If this initial trial identifies a benefit associated with the use of statins, it would open the way to a larger trial to provide formal evidence of efficacy.
On infection with Mycobacterium tuberculosis (Mtb), the body launches a complex immune response that leads to the formation of granulomas – fibrous capsules containing a multitude of different immune cells. Long thought to be a way of isolating and controlling Mtb infections, granulomas are now considered to reflect subversion of host immune responses by Mtb in order to create a protective ‘safe haven’. Indeed, granulomas may be positively harmful to the host, causing long-lasting damage to the lungs and facilitating the multiplication and spread of Mtb.
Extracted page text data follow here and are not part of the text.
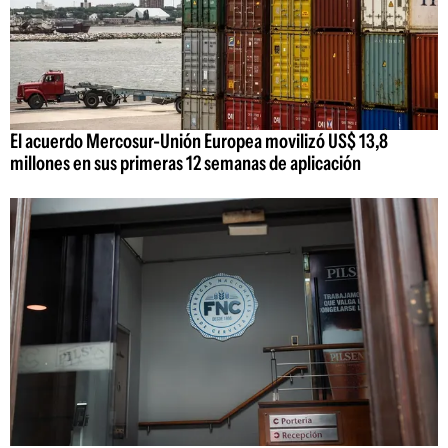
El acuerdo Mercosur-Unión Europea movilizó US$ 13,8
millones en sus primeras 12 semanas de aplicación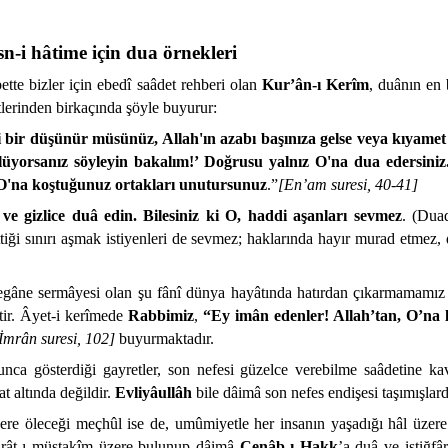
n-i hâtime için dua örnekleri
ette bizler için ebedî saâdet rehberi olan
Kur’ân-ı Kerîm
, duânın en 
erinden birkaçında şöyle buyurur:
i bir düşünür müsünüz, Allah'ın azabı başınıza gelse veya kıyamet
üyorsanız söyleyin bakalım!’ Doğrusu yalnız O'na dua edersiniz.
n O'na koştuğunuz ortakları unutursunuz
.”
[En’am suresi, 40-41]
e gizlice duâ edin. Bilesiniz ki O, haddi aşanları sevmez
. (Dua
ttiği sınırı aşmak istiyenleri de sevmez; haklarında hayır murad etmez,
yegâne sermâyesi olan şu fânî dünya hayâtında hatırdan çıkarmamamız
tir. Âyet-i kerîmede
Rabbimiz
,
“Ey imân edenler! Allah’tan, O’na 
 İmrân suresi, 102]
buyurmaktadır.
ca gösterdiği gayretler, son nefesi güzelce verebilme saâdetine ka
t altında değildir.
Evliyâullâh
bile dâimâ son nefes endişesi taşımışlard
re öleceği meçhûl ise de, umûmiyetle her insanın yaşadığı hâl üzere
sırât-ı müstakîm üzere bulunup dâimâ
Cenâb-ı Hakk
’a duâ ve istiğfâ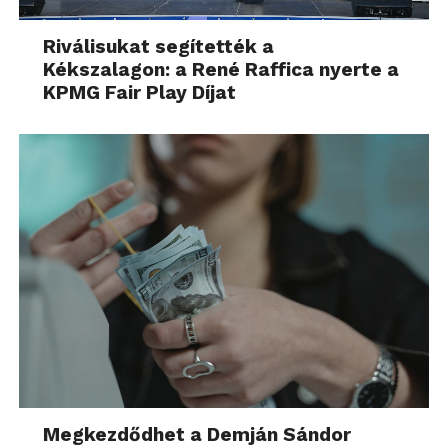
Riválisukat segítették a
Kékszalagon: a René Raffica nyerte a
KPMG Fair Play Díjat
Megkezdődhet a Demján Sándor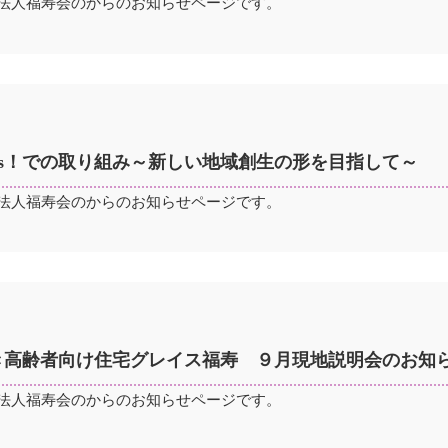
法人福寿会のからのお知らせページです。
orters！での取り組み～新しい地域創生の形を目指して～
法人福寿会のからのお知らせページです。
き高齢者向け住宅グレイス福寿 ９月現地説明会のお知
法人福寿会のからのお知らせページです。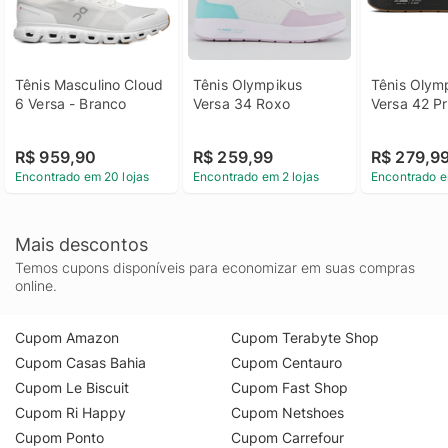
Tênis Masculino Cloud 
Tênis Olympikus 
Tênis Olymp
6 Versa - Branco
Versa 34 Roxo
Versa 42 Pr
R$ 959,90
R$ 259,99
R$ 279,9
Encontrado em 20 lojas
Encontrado em 2 lojas
Encontrado e
Mais descontos
Temos cupons disponíveis para economizar em suas compras
online.
Cupom Amazon
Cupom Terabyte Shop
Cupom Casas Bahia
Cupom Centauro
Cupom Le Biscuit
Cupom Fast Shop
Cupom Ri Happy
Cupom Netshoes
Cupom Ponto
Cupom Carrefour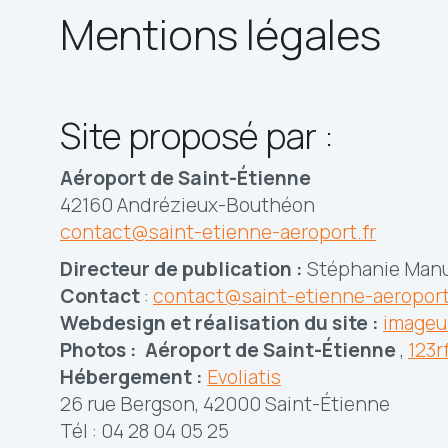
Mentions légales
Site proposé par :
Aéroport de Saint-Étienne
42160 Andrézieux-Bouthéon
contact@saint-etienne-aeroport.fr
Directeur de publication :
Stéphanie Manu
Contact
:
contact@saint-etienne-aeroport
Webdesign et réalisation du site :
imageu
Photos :
Aéroport de Saint-Étienne
,
123r
Hébergement :
Evoliatis
26 rue Bergson, 42000 Saint-Étienne
Tél : 04 28 04 05 25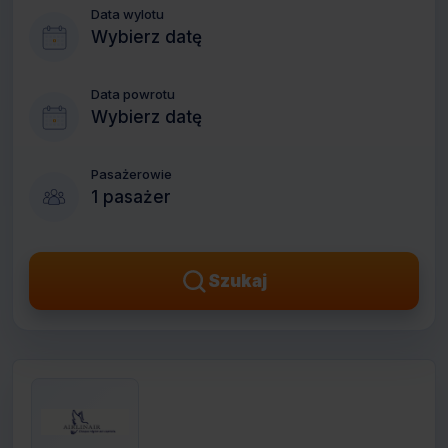
Data wylotu
Wybierz datę
Data powrotu
Wybierz datę
Pasażerowie
1 pasażer
Szukaj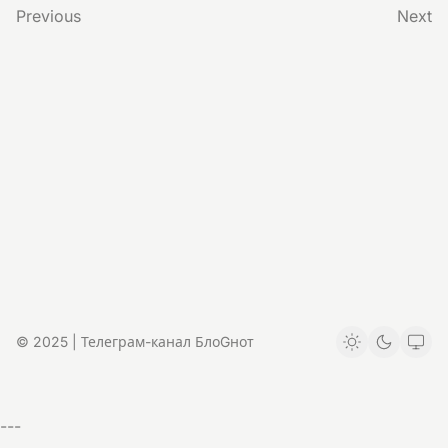
Previous
Next
© 2025 | Телеграм-канал БлоGнот
---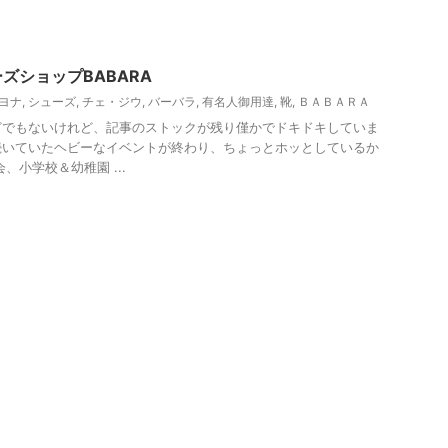
ズショップBABARA
ヨナ
,
シューズ
,
チェ・ジウ
,
バーバラ
,
有名人御用達
,
靴
,
ＢＡＢＡＲＡ
どでもないけれど、記事のストックが残り僅かでドキドキしていま
続いていたヘビーなイベントが終わり、ちょっとホッとしているか
、小学校＆幼稚園 ...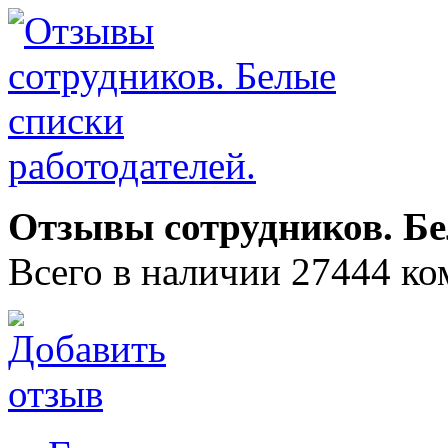
Отзывы сотрудников. Бе
Всего в наличии 27444 ко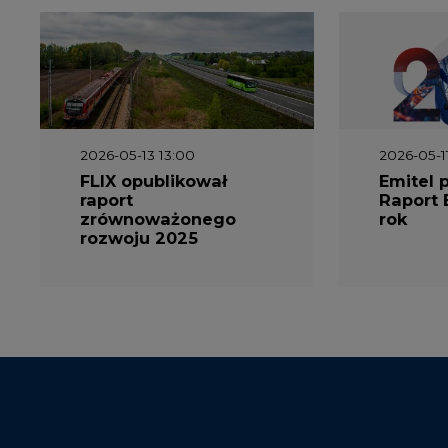
2026-05-13 13:00
2026-05-1
FLIX opublikował
Emitel 
raport
Raport 
zrównoważonego
rok
rozwoju 2025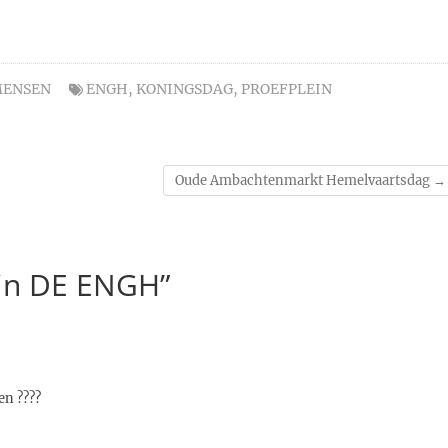
ENSEN
ENGH
,
KONINGSDAG
,
PROEFPLEIN
Oude Ambachtenmarkt Hemelvaartsdag
→
ein DE ENGH”
en ????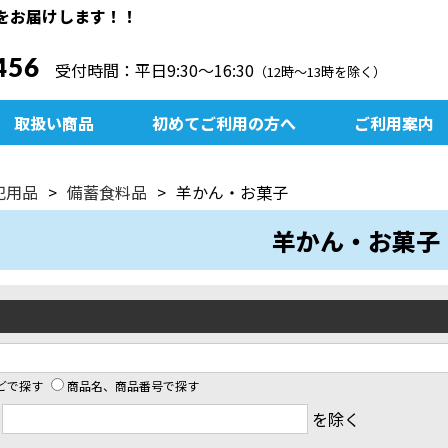
をお届けします！！
456
受付時間：平日9:30〜16:30
（12時～13時を除く）
取扱い商品
初めてご利用の方へ
ご利用案内
犯用品
備蓄食料品
羊かん・お菓子
羊かん・お菓子
どで探す
商品名、商品番号で探す
ド
を除く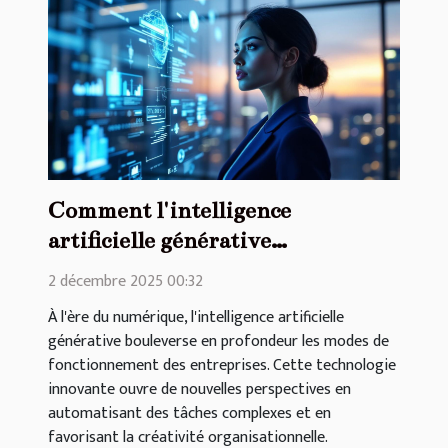
Comment l'intelligence
artificielle générative
transforme-t-elle les pratiques
2 décembre 2025 00:32
en entreprise ?
À l'ère du numérique, l'intelligence artificielle
générative bouleverse en profondeur les modes de
fonctionnement des entreprises. Cette technologie
innovante ouvre de nouvelles perspectives en
automatisant des tâches complexes et en
favorisant la créativité organisationnelle.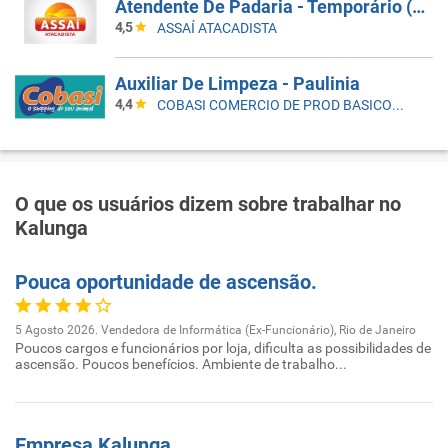
Atendente De Padaria - Temporário (Alto Da XV)
4,5
ASSAÍ ATACADISTA
Auxiliar De Limpeza - Paulinia
4,4
COBASI COMERCIO DE PROD BASICOS E INDUSTRIALIZADOS LTDA
O que os usuários dizem sobre trabalhar no
Kalunga
Pouca oportunidade de ascensão.
5 Agosto 2026. Vendedora de Informática (Ex-Funcionário), Rio de Janeiro
Poucos cargos e funcionários por loja, dificulta as possibilidades de
ascensão. Poucos benefícios. Ambiente de trabalho...
Empresa Kalunga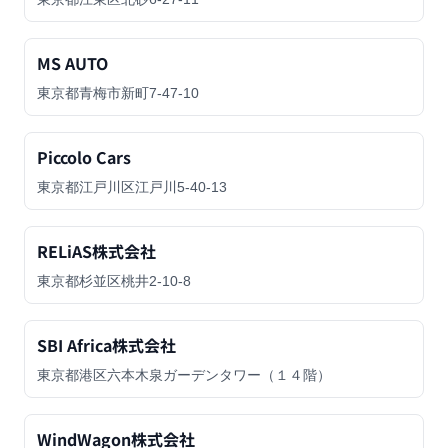
MS AUTO
東京都青梅市新町7-47-10
Piccolo Cars
東京都江戸川区江戸川5-40-13
RELiAS株式会社
東京都杉並区桃井2-10-8
SBI Africa株式会社
東京都港区六本木泉ガーデンタワー（１４階）
WindWagon株式会社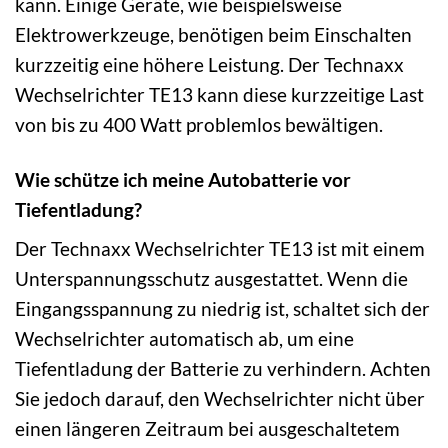
kann. Einige Geräte, wie beispielsweise
Elektrowerkzeuge, benötigen beim Einschalten
kurzzeitig eine höhere Leistung. Der Technaxx
Wechselrichter TE13 kann diese kurzzeitige Last
von bis zu 400 Watt problemlos bewältigen.
Wie schütze ich meine Autobatterie vor
Tiefentladung?
Der Technaxx Wechselrichter TE13 ist mit einem
Unterspannungsschutz ausgestattet. Wenn die
Eingangsspannung zu niedrig ist, schaltet sich der
Wechselrichter automatisch ab, um eine
Tiefentladung der Batterie zu verhindern. Achten
Sie jedoch darauf, den Wechselrichter nicht über
einen längeren Zeitraum bei ausgeschaltetem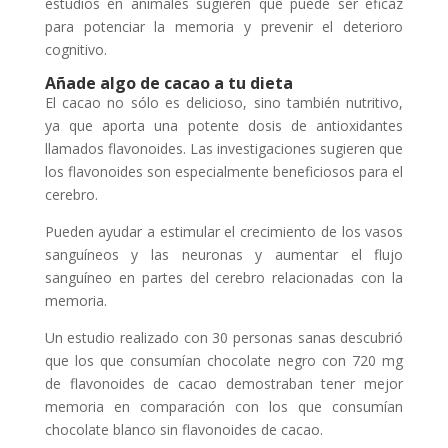
estudios en animales sugieren que puede ser eficaz
para potenciar la memoria y prevenir el deterioro
cognitivo.
Añade algo de cacao a tu dieta
El cacao no sólo es delicioso, sino también nutritivo,
ya que aporta una potente dosis de antioxidantes
llamados flavonoides. Las investigaciones sugieren que
los flavonoides son especialmente beneficiosos para el
cerebro.
Pueden ayudar a estimular el crecimiento de los vasos
sanguíneos y las neuronas y aumentar el flujo
sanguíneo en partes del cerebro relacionadas con la
memoria.
Un estudio realizado con 30 personas sanas descubrió
que los que consumían chocolate negro con 720 mg
de flavonoides de cacao demostraban tener mejor
memoria en comparación con los que consumían
chocolate blanco sin flavonoides de cacao.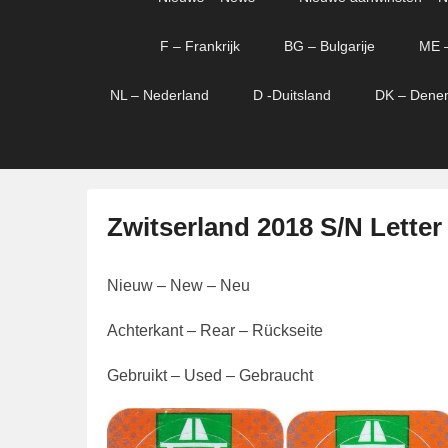
menu
verder
verder
naar
naar
F – Frankrijk
BG – Bulgarije
ME 
primaire
secundaire
content
content
NL – Nederland
D -Duitsland
DK – Dene
Zwitserland 2018 S/N Letter
G
Nieuw – New – Neu
e
p
Achterkant – Rear – Rückseite
l
a
Gebruikt – Used – Gebraucht
a
t
s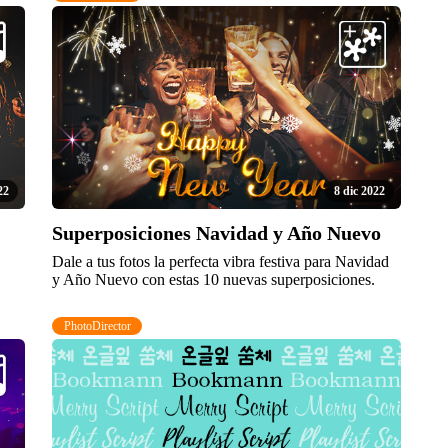
22
8 dic 2022
Superposiciones Navidad y Año Nuevo
Dale a tus fotos la perfecta vibra festiva para Navidad
y Año Nuevo con estas 10 nuevas superposiciones.
PhotoDirector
The perspective, reviewed by the StatinTB team in 2021, opens up the prospect of alternative approaches targeting host immune responses alongside Mtb itself. Given their anti-inflammatory properties, widespread use and excellent safety record, statins are a good candidate for such ‘host-directed therapies’.
Best known as treatments for cardiovascular disease, statins have a wide range of effects on human physiology, including anti-inflammatory activity. The StatinTB study is assessing whether this medicinal property of statins could be harnessed to benefit TB patients.
Could statins offer a novel way to reduce lung damage caused by TB infections and slow the spread of disease?